(Stored records)
+ + +

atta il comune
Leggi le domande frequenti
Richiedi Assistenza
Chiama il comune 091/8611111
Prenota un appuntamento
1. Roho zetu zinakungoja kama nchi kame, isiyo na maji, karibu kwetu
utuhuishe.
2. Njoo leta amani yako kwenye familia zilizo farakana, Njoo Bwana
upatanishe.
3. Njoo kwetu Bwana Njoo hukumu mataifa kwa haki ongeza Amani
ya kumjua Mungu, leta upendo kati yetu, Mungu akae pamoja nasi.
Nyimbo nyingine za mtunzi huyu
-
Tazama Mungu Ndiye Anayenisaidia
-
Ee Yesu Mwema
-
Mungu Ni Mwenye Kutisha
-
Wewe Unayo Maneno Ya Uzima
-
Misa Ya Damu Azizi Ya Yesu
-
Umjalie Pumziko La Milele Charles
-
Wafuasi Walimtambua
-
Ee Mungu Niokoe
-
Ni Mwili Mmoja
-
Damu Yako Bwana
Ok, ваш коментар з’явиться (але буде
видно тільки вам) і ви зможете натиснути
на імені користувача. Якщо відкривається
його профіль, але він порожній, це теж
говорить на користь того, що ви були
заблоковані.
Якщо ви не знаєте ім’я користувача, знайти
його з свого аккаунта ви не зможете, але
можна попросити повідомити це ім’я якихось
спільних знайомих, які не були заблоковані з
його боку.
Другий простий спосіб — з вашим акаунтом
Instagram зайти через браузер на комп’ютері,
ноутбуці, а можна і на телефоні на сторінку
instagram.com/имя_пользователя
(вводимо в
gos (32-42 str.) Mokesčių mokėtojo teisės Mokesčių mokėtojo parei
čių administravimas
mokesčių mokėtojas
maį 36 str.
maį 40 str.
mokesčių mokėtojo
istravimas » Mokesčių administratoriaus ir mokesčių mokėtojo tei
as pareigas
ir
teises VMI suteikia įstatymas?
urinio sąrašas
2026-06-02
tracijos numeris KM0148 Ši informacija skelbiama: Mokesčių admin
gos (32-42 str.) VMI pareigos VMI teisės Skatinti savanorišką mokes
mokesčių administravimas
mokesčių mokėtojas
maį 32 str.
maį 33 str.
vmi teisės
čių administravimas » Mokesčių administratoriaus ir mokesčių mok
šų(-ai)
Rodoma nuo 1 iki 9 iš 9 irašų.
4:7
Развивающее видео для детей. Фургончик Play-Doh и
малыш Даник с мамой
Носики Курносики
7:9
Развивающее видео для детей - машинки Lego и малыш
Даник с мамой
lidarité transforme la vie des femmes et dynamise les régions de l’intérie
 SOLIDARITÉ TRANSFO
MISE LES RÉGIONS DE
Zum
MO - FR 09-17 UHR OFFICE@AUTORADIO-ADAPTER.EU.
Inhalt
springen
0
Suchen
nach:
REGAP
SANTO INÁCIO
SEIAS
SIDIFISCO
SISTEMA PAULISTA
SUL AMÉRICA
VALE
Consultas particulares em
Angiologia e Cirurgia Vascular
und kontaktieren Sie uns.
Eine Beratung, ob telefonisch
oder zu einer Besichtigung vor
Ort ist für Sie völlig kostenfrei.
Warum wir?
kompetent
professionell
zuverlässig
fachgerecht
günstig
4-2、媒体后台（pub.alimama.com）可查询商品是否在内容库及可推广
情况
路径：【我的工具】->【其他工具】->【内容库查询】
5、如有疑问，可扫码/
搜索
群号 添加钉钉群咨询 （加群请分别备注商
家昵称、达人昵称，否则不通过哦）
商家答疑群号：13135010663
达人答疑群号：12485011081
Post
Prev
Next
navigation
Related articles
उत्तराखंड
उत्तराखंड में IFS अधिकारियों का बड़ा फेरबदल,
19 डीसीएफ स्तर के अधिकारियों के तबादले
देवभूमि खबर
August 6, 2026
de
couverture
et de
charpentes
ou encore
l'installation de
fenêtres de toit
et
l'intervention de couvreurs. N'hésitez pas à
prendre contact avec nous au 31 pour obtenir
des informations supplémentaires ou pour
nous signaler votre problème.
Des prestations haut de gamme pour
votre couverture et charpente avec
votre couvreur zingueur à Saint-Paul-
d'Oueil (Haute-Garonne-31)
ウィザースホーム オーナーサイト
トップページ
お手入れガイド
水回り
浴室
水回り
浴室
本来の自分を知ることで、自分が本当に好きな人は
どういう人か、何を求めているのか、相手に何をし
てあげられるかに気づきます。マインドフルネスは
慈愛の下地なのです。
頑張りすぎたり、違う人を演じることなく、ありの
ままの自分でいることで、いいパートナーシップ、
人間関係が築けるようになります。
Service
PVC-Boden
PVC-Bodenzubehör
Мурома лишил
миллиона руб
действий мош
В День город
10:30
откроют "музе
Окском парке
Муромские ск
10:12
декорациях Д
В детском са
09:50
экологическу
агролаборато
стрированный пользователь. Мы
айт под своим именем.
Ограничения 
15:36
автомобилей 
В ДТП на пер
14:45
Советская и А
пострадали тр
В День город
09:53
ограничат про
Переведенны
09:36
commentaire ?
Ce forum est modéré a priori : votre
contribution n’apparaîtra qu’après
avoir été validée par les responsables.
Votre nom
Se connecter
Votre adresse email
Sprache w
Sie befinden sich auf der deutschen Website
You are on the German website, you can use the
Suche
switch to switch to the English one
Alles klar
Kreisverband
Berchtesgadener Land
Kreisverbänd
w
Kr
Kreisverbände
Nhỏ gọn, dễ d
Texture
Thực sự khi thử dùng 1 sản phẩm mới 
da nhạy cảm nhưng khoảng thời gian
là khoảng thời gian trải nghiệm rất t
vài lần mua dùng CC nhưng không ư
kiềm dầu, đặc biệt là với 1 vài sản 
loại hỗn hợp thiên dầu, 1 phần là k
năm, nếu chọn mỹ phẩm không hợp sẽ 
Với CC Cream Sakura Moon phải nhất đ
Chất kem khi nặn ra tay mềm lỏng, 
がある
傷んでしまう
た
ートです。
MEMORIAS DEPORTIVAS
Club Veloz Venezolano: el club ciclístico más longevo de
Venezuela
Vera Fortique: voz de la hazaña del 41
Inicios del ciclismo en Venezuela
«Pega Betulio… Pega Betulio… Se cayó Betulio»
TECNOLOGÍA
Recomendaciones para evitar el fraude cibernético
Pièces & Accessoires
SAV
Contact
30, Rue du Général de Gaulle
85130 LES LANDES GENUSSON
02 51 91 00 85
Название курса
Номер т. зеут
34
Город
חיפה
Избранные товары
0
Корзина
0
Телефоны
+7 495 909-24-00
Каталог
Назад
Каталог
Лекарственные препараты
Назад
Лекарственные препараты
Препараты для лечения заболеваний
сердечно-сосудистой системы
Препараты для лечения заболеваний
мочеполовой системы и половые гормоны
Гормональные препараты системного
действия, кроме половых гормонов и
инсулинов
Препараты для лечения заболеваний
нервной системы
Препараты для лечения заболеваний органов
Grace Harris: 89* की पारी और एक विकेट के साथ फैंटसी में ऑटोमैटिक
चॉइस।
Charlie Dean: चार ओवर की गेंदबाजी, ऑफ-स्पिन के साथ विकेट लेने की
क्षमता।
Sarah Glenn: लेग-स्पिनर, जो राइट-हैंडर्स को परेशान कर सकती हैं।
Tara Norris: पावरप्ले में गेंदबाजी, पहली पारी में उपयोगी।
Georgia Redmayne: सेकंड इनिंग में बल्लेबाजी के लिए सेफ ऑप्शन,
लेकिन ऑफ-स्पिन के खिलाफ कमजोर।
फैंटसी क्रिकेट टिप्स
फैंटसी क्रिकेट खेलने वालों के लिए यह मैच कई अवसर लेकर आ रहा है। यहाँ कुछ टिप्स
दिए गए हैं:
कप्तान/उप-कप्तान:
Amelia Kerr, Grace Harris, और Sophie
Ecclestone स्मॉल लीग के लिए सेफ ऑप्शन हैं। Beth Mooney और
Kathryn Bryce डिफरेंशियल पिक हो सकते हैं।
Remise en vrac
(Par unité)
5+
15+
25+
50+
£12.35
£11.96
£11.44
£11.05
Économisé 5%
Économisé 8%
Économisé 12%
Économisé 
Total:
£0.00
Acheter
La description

+ + +

Set down, from the entries above, exactly the lines from the one with "Vera Fortique: voz de la hazaña del 41" up to and including the one with "02 51 91 00 85", and no other lines.

◆ Written answer ◆
Vera Fortique: voz de la hazaña del 41
Inicios del ciclismo en Venezuela
«Pega Betulio… Pega Betulio… Se cayó Betulio»
TECNOLOGÍA
Recomendaciones para evitar el fraude cibernético
Pièces & Accessoires
SAV
Contact
30, Rue du Général de Gaulle
85130 LES LANDES GENUSSON
02 51 91 00 85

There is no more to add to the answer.